The technology was previously advanced by Eskom, until a government decision in 2010 to place the technology into care and maintenance.

This, after the PBMR had failed to secure an anchor customer, or another investment partner, and given an assessment that a further R30-billion would be required to commercialise the technology.

Ntshavheni said the decision would also enable Necsa, which had since been selected to oversee the PBMR, to build on the progress already made and scale the project accordingly.

“The long-term plan is for South Africa to become the leading supplier of small modular reactors (SMRs) to ultimately re-fit decommissioned coal-fired units, and off-grid applications including large power users and smaller grids across Africa,” she added.

The move was signalled by Electricity and Energy Minister Dr Kgosientsho Ramokgopa, who had expressed regret at the decision to halt the PBMR programme and who argued that the market for SMRs was being spurred by data-centre investments.

He stressed, however, that the PBMR decision should not be directly linked to the 5 200 MW allocated to nuclear by 2049 in the recently published Integrated Resource Plan 2025.

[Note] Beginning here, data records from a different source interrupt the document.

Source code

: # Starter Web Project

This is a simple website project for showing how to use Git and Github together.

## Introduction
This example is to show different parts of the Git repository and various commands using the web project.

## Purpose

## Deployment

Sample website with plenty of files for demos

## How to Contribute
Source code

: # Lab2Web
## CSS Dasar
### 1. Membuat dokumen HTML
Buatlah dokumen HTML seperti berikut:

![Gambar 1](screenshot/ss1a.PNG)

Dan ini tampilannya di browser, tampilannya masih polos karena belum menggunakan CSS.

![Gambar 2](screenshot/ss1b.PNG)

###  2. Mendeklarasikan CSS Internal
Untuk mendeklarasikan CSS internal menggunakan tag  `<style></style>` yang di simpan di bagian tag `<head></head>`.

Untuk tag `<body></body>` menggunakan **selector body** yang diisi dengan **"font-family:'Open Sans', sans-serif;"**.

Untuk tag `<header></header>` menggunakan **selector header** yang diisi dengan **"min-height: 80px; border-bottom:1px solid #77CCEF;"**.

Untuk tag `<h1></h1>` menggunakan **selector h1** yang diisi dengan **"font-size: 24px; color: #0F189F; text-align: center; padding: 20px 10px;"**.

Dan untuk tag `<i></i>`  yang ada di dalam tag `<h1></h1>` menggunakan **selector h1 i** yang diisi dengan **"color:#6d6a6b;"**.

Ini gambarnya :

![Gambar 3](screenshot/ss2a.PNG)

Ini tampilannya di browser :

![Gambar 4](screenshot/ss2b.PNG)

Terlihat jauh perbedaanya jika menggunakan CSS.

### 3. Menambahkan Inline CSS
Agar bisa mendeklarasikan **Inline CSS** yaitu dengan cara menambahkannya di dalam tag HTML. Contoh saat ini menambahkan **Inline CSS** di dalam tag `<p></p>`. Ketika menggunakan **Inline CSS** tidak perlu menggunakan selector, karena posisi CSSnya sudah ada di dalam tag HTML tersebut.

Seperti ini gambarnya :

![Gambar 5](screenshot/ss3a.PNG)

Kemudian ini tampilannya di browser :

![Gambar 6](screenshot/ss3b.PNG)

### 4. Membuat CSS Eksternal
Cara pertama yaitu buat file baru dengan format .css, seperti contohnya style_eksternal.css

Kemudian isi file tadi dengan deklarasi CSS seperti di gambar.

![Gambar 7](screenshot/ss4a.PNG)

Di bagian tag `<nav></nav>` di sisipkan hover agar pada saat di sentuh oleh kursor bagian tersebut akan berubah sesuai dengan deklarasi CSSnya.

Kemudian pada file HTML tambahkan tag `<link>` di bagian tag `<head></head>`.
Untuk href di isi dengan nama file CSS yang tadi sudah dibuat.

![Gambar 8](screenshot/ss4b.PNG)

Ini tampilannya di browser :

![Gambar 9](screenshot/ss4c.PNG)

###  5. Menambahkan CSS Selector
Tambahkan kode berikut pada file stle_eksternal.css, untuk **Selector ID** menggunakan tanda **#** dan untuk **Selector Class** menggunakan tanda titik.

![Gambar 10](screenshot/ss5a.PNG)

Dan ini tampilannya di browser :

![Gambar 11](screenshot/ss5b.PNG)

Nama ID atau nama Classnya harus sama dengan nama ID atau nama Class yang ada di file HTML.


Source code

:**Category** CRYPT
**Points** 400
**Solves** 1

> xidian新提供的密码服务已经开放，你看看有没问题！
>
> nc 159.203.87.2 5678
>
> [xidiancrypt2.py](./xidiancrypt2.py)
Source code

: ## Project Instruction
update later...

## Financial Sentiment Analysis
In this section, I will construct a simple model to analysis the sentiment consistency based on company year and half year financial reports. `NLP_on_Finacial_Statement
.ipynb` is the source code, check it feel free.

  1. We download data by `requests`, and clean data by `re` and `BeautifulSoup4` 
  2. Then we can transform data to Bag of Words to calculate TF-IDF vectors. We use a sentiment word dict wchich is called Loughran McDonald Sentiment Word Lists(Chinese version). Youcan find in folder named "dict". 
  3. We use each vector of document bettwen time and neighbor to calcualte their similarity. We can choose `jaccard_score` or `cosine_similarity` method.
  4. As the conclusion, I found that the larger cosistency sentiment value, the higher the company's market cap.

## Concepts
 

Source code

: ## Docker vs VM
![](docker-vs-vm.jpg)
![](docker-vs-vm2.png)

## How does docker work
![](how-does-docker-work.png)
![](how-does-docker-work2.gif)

In a recent presentation to the Parliamentary Portfolio Committee on Electricity and Energy, Necsa listed positioning itself in the development of SMRs as one of six programmes that it intended pursuing.

The other five included: re-establishing the front-end nuclear fuel cycle; extending the life of the Safari-1 research reactor; building a new multipurpose nuclear research reactor to increase radioisotope production; beneficiating fluorochemicals; and capacitating and strengthening skills development for the nuclear industry.